Avvertenze e misure precauzionali

Nei seguenti casi, prima dell'inizio del trattamento è necessaria una consultazione medica:

  • insufficienza renale (clearance della creatina <50 ml/min, cfr. «Posologia/impiego»);
  • insufficienza epatica da lieve a moderata (cfr. «Posologia/impiego»);
  • carenza di glucosio-6-fosfato deidrogenasi (può provocare anemia emolitica);
  • utilizzo contemporaneo di medicamenti potenzialmente tossici per il fegato o che stimolano gli enzimi del fegato;
  • anoressia, bulimia, cachessia, iponutrizione cronica, carenza alimentare, sepsi (riserve ridotte di glutatione epatico) (cfr. «Posologia/impiego»);
  • disidratazione, ipovolemia.

Dosaggi più elevati di quelli raccomandati comportano il rischio di un danno epatico molto grave. I sintomi clinici di un danno epatico diventano visibili generalmente 1 o 2 giorni dopo un sovradosaggio di paracetamolo. L'apice del danno epatico può essere osservato solitamente dopo 3 o 4 giorni.
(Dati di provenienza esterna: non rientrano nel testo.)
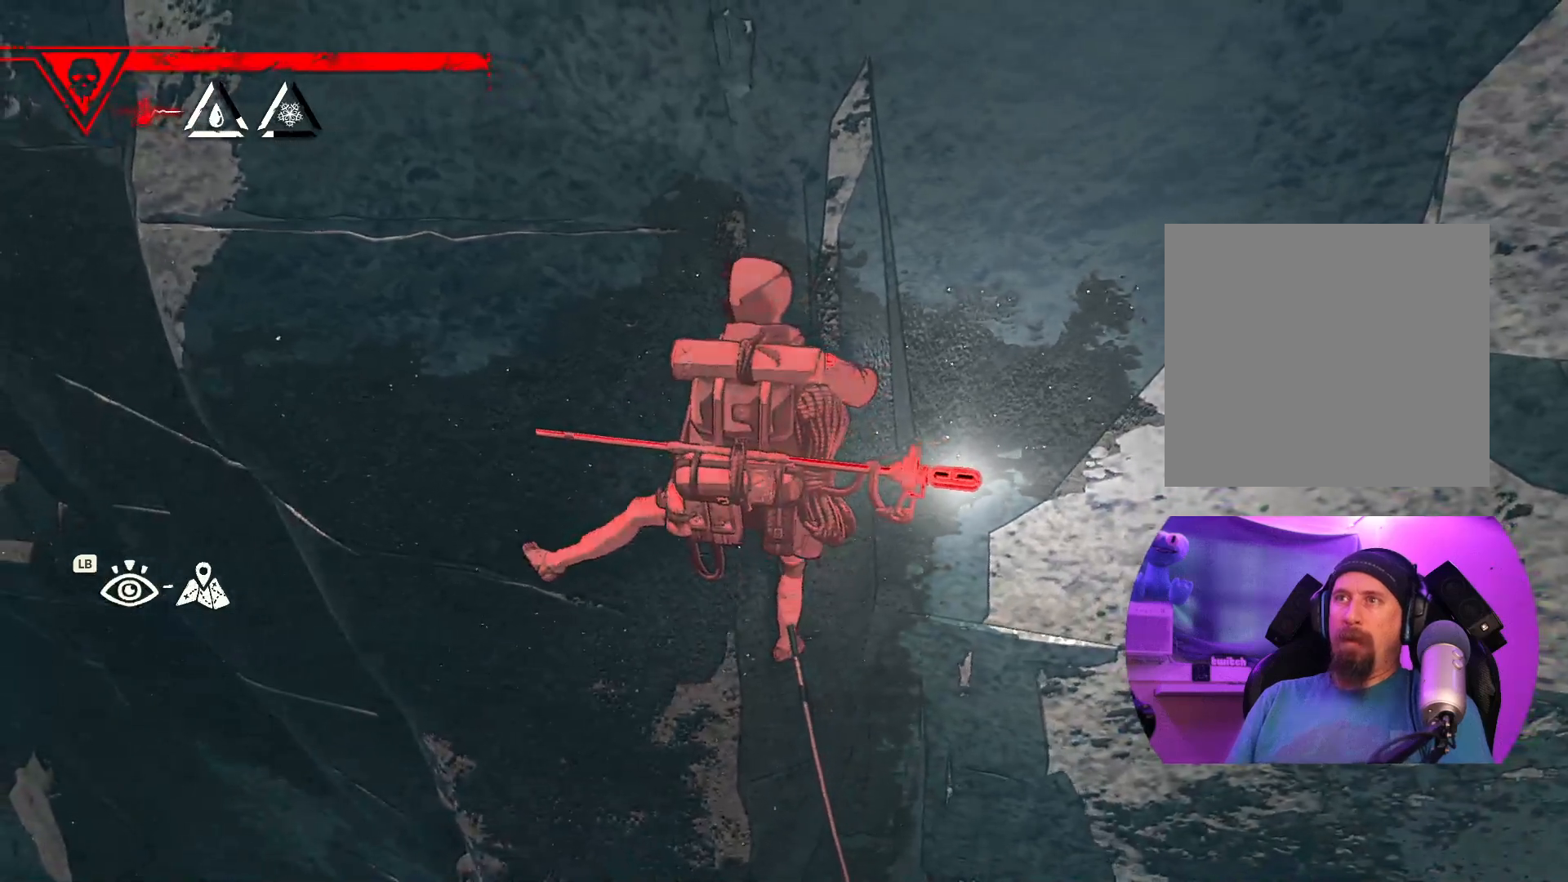
{"buttons": [], "left_stick": "center", "right_stick": "center", "events": [[117, "left_stick", "center"], [233, "left_stick", "down"], [350, "left_stick", "center"], [417, "left_stick", "down"], [483, "left_stick", "center"]]}
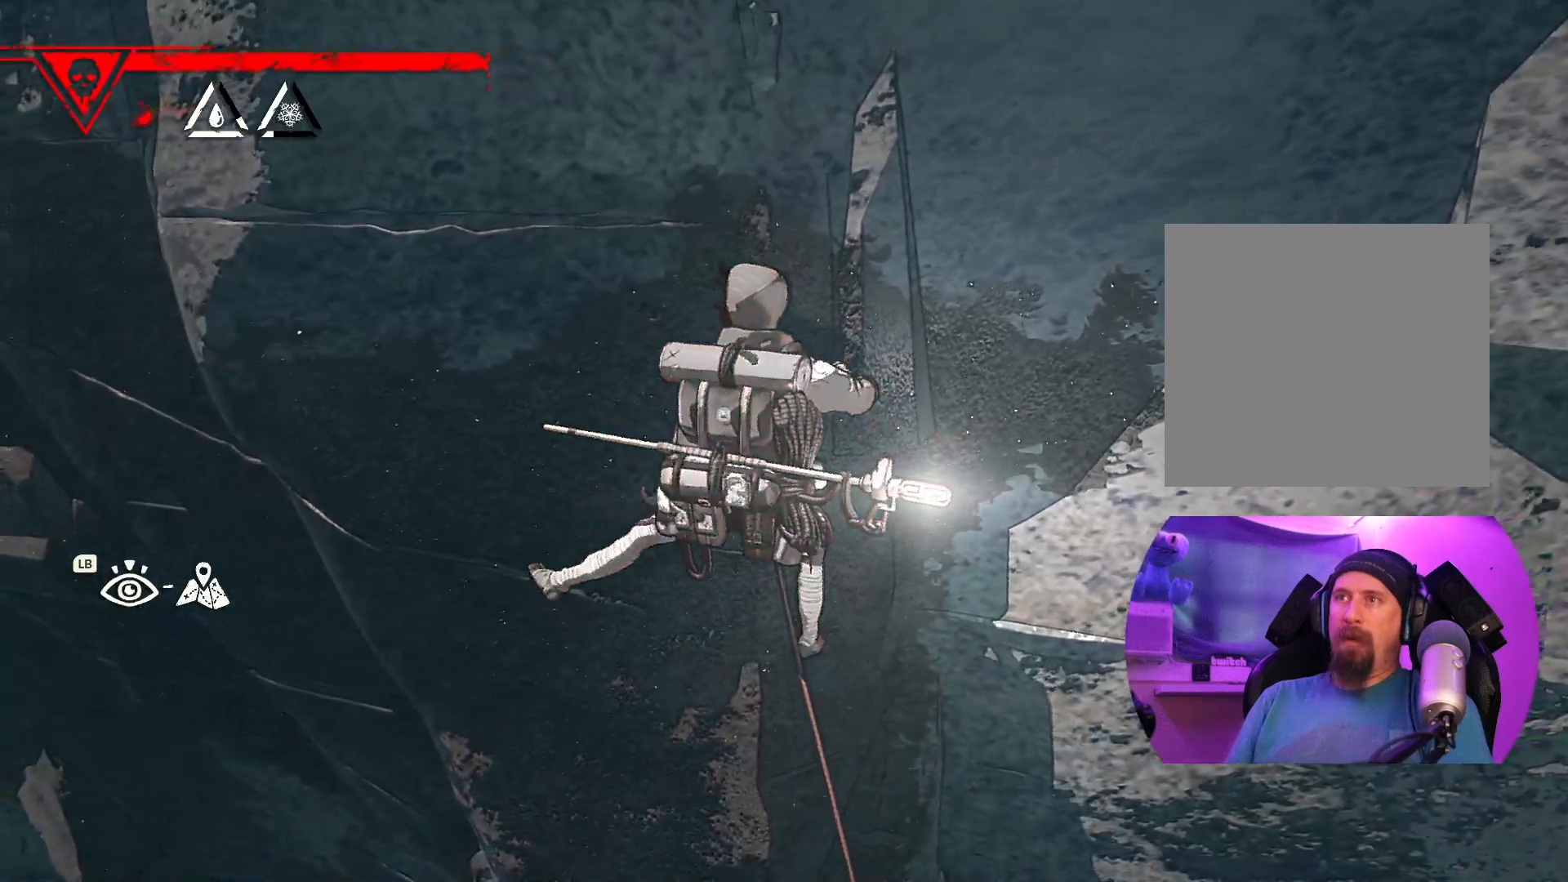
{"buttons": [], "left_stick": "center", "right_stick": "center", "events": [[217, "left_stick", "right"], [283, "left_stick", "center"]]}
Il trattamento con un antidoto deve essere iniziato il prima possibile (cfr. «Posologia eccessiva»).

Sono stati riportati casi di acidosi metabolica con gap anionico aumentato (HAGMA) dovuta ad acidosi da acido pirrolidoncarbossilico (5-ossoprolina) in pazienti affetti da malattie gravi, come insufficienza renale grave e sepsi, o in pazienti con malnutrizione o altre cause di carenza di glutatione (ad esempio, alcolismo cronico) trattati con una dose terapeutica di paracetamolo per un periodo prolungato o con una combinazione di paracetamolo e flucloxacillina.

In caso di sospetta HAGMA dovuta ad acidosi da acido pirrolidoncarbossilico, si raccomanda la sospensione immediata del paracetamolo e un attento monitoraggio. La misurazione dell'acido pirrolidoncarbossilico (5-ossoprolina) nelle urine può essere utile per identificare questa acidosi come causa sottostante di HAGMA nei pazienti con molteplici fattori di rischio.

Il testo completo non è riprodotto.